Cuplikan Teks
::::::::
Bahlil dan Agus Kartasasmita Diduga Punya Masalah Yang Mirip Airlangga Hartarto

Oleh Kisman Latumakulita | Wartawan Senior FNN

AIRLANGGA Hartarto resmi mengundurkan diri dari jabatan Ketua Umum Dewan Pimpinan Pusat (DPP) Partai Golkar. Sejumlah kader Golkar punya peluang untuk menggantilkan Airlanggar Hartarto sebagai Ketua Umum DPP Golkar. Sebut saja Bahlil Lahadalia, Agus Gumingwang Kartasasmita, Ahmad Dolly Kurnia Tanjung, Bambang Soesatyo, Ridwan Hisyam, Erwin Aksa dan lain-lain.
::::::::
Cuplikan Data
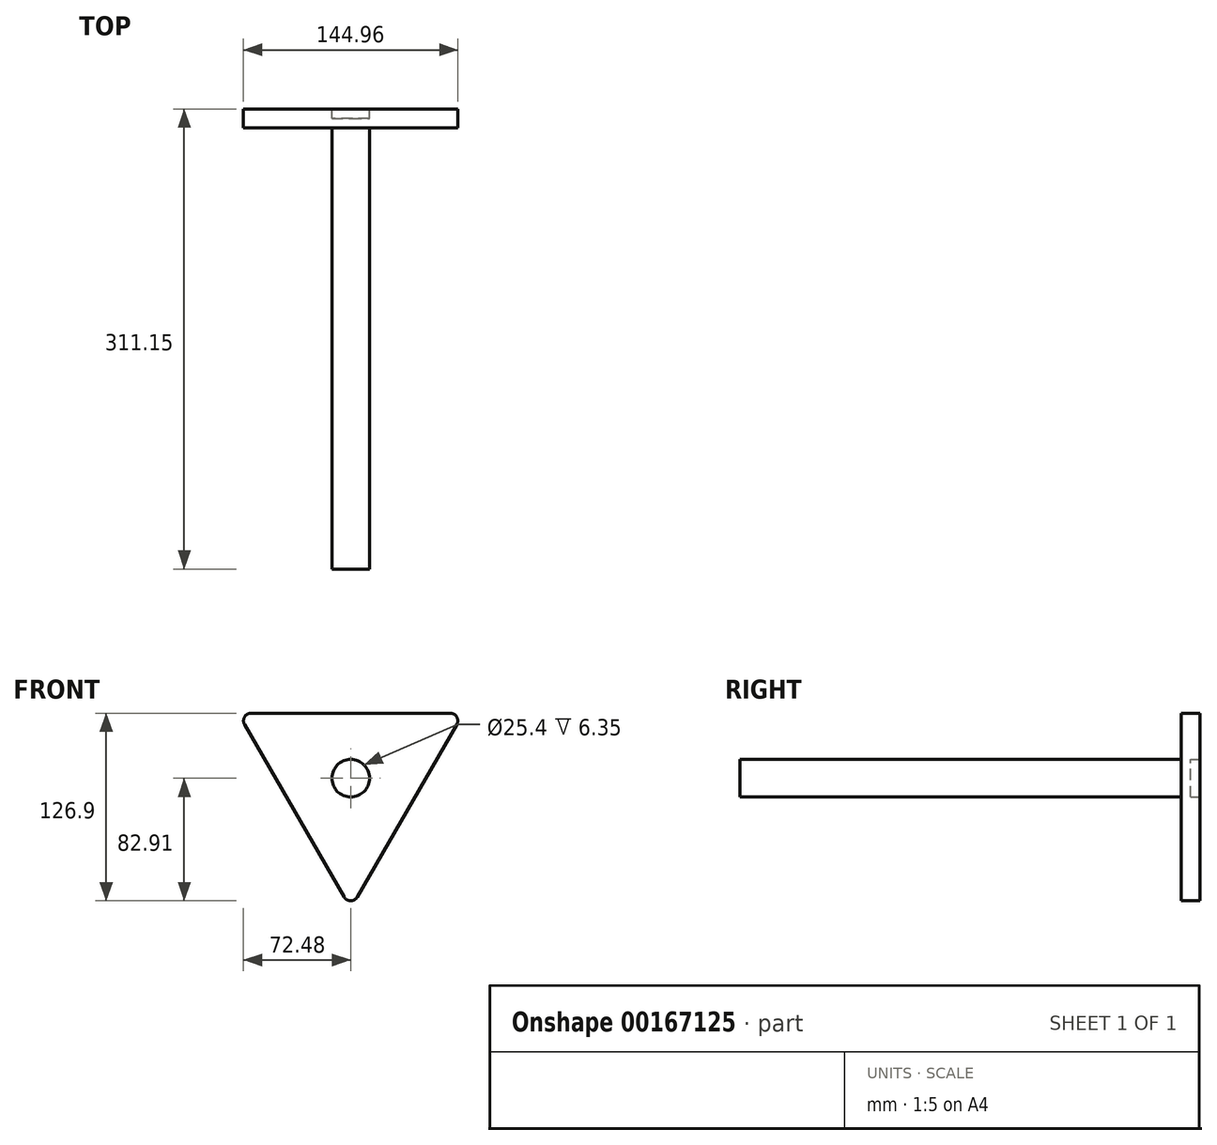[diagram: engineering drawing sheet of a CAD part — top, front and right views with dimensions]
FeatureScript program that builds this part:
::::::::
Soal Tertulis
Menurut teks tentang Partai Golkar, Airlangga Hartarto mengundurkan diri dari jabatan apa?

Jawaban Latihan
Airlangga Hartarto mengundurkan diri dari jabatan Ketua Umum Dewan Pimpinan Pusat (DPP) Partai Golkar.